▸ **Input data**:
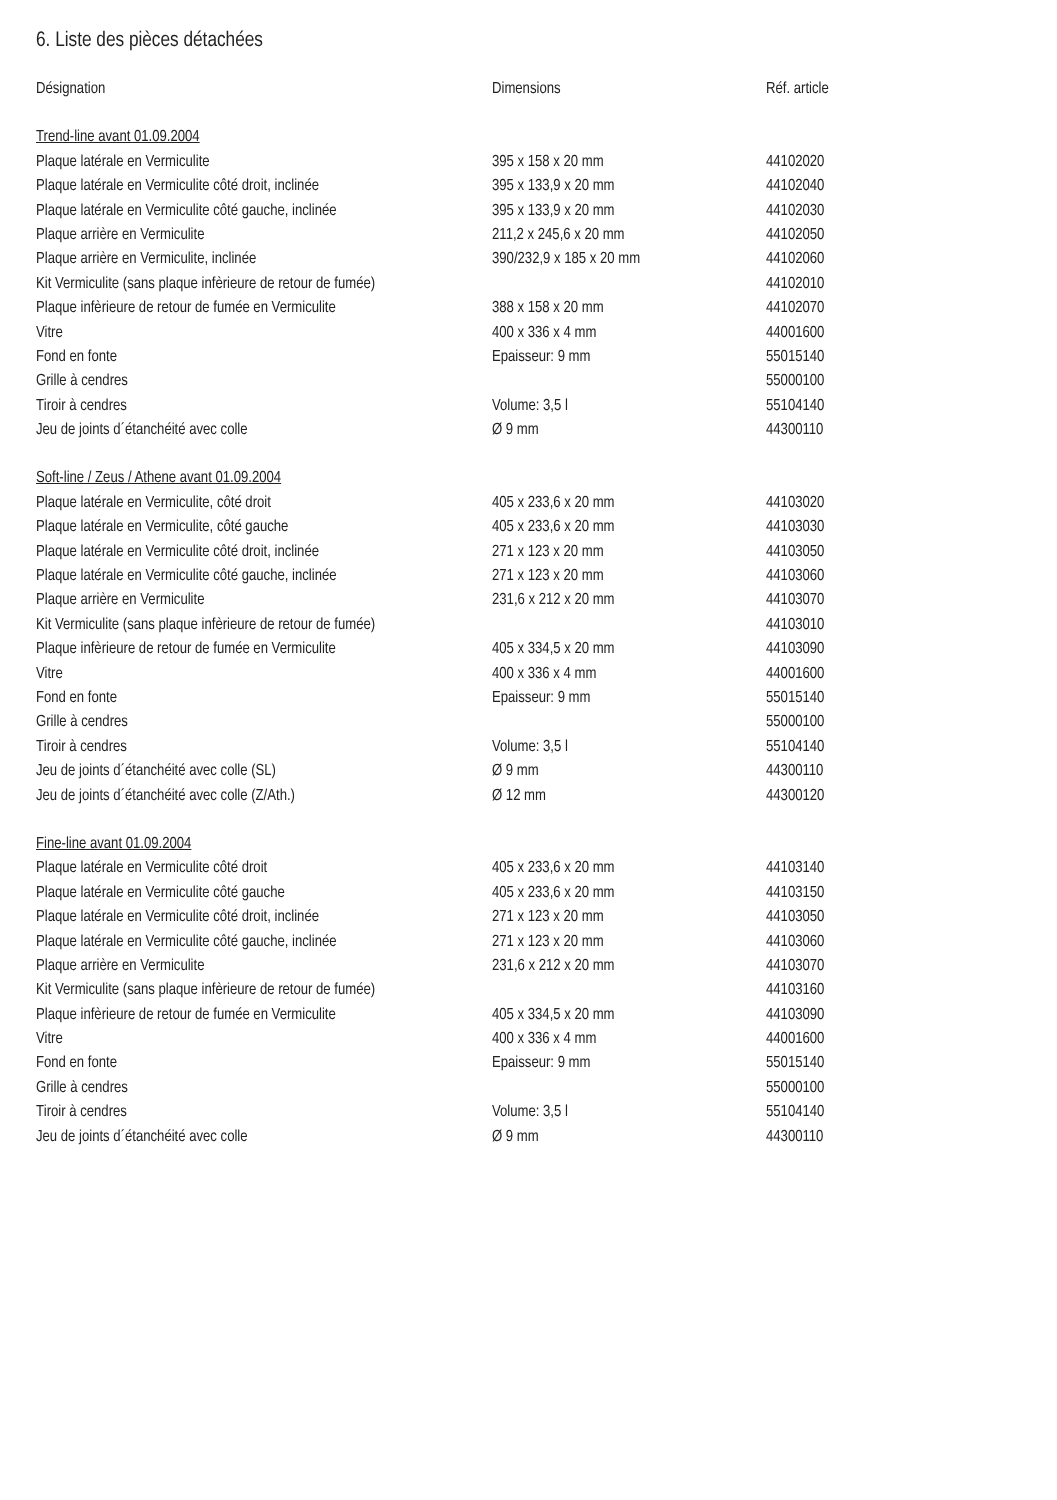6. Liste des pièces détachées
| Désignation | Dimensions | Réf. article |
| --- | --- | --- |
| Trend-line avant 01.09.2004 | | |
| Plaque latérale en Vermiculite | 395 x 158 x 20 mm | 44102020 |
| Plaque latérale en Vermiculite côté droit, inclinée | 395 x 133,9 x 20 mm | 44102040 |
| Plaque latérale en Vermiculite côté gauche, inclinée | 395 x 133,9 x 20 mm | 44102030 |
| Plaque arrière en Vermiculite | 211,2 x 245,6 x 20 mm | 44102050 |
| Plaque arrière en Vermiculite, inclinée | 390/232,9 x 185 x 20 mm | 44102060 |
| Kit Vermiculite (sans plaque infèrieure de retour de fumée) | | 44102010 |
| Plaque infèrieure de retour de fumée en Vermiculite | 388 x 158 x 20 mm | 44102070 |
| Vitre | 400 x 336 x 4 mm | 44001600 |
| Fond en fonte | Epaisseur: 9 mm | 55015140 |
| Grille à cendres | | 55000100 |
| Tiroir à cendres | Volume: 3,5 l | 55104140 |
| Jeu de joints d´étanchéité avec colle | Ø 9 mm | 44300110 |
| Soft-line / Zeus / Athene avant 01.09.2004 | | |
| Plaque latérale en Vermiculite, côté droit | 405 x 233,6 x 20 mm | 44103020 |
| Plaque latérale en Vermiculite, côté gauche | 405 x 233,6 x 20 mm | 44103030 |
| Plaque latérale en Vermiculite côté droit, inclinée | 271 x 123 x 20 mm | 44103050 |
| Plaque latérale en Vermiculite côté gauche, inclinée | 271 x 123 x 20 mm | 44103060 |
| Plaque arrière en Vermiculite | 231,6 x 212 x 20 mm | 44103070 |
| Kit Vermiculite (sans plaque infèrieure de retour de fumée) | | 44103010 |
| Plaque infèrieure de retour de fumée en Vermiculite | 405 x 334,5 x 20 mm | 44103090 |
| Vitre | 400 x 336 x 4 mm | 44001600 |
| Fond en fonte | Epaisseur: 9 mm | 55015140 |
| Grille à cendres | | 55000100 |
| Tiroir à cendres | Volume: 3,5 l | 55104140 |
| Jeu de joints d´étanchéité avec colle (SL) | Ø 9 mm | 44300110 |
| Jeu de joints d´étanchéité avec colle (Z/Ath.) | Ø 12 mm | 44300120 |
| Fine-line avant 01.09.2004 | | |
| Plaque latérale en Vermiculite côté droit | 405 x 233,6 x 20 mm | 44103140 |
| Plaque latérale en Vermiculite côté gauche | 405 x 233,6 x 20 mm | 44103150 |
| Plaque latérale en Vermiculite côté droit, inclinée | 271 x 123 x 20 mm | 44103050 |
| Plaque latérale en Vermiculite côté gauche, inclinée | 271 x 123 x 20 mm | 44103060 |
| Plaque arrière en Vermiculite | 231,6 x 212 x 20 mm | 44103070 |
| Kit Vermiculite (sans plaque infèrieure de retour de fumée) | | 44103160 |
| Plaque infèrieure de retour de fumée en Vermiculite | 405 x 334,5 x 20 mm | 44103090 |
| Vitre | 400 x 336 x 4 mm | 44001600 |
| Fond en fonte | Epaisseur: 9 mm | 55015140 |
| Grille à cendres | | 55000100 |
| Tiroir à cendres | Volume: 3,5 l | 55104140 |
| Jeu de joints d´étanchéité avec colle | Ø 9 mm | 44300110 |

▸ **Your instructions**: Without the pictures, copy out all the records above exactly.

▸ **Response for this exercise**:
6. Liste des pièces détachées
| Désignation | Dimensions | Réf. article |
| --- | --- | --- |
| Trend-line avant 01.09.2004 | | |
| Plaque latérale en Vermiculite | 395 x 158 x 20 mm | 44102020 |
| Plaque latérale en Vermiculite côté droit, inclinée | 395 x 133,9 x 20 mm | 44102040 |
| Plaque latérale en Vermiculite côté gauche, inclinée | 395 x 133,9 x 20 mm | 44102030 |
| Plaque arrière en Vermiculite | 211,2 x 245,6 x 20 mm | 44102050 |
| Plaque arrière en Vermiculite, inclinée | 390/232,9 x 185 x 20 mm | 44102060 |
| Kit Vermiculite (sans plaque infèrieure de retour de fumée) | | 44102010 |
| Plaque infèrieure de retour de fumée en Vermiculite | 388 x 158 x 20 mm | 44102070 |
| Vitre | 400 x 336 x 4 mm | 44001600 |
| Fond en fonte | Epaisseur: 9 mm | 55015140 |
| Grille à cendres | | 55000100 |
| Tiroir à cendres | Volume: 3,5 l | 55104140 |
| Jeu de joints d´étanchéité avec colle | Ø 9 mm | 44300110 |
| Soft-line / Zeus / Athene avant 01.09.2004 | | |
| Plaque latérale en Vermiculite, côté droit | 405 x 233,6 x 20 mm | 44103020 |
| Plaque latérale en Vermiculite, côté gauche | 405 x 233,6 x 20 mm | 44103030 |
| Plaque latérale en Vermiculite côté droit, inclinée | 271 x 123 x 20 mm | 44103050 |
| Plaque latérale en Vermiculite côté gauche, inclinée | 271 x 123 x 20 mm | 44103060 |
| Plaque arrière en Vermiculite | 231,6 x 212 x 20 mm | 44103070 |
| Kit Vermiculite (sans plaque infèrieure de retour de fumée) | | 44103010 |
| Plaque infèrieure de retour de fumée en Vermiculite | 405 x 334,5 x 20 mm | 44103090 |
| Vitre | 400 x 336 x 4 mm | 44001600 |
| Fond en fonte | Epaisseur: 9 mm | 55015140 |
| Grille à cendres | | 55000100 |
| Tiroir à cendres | Volume: 3,5 l | 55104140 |
| Jeu de joints d´étanchéité avec colle (SL) | Ø 9 mm | 44300110 |
| Jeu de joints d´étanchéité avec colle (Z/Ath.) | Ø 12 mm | 44300120 |
| Fine-line avant 01.09.2004 | | |
| Plaque latérale en Vermiculite côté droit | 405 x 233,6 x 20 mm | 44103140 |
| Plaque latérale en Vermiculite côté gauche | 405 x 233,6 x 20 mm | 44103150 |
| Plaque latérale en Vermiculite côté droit, inclinée | 271 x 123 x 20 mm | 44103050 |
| Plaque latérale en Vermiculite côté gauche, inclinée | 271 x 123 x 20 mm | 44103060 |
| Plaque arrière en Vermiculite | 231,6 x 212 x 20 mm | 44103070 |
| Kit Vermiculite (sans plaque infèrieure de retour de fumée) | | 44103160 |
| Plaque infèrieure de retour de fumée en Vermiculite | 405 x 334,5 x 20 mm | 44103090 |
| Vitre | 400 x 336 x 4 mm | 44001600 |
| Fond en fonte | Epaisseur: 9 mm | 55015140 |
| Grille à cendres | | 55000100 |
| Tiroir à cendres | Volume: 3,5 l | 55104140 |
| Jeu de joints d´étanchéité avec colle | Ø 9 mm | 44300110 |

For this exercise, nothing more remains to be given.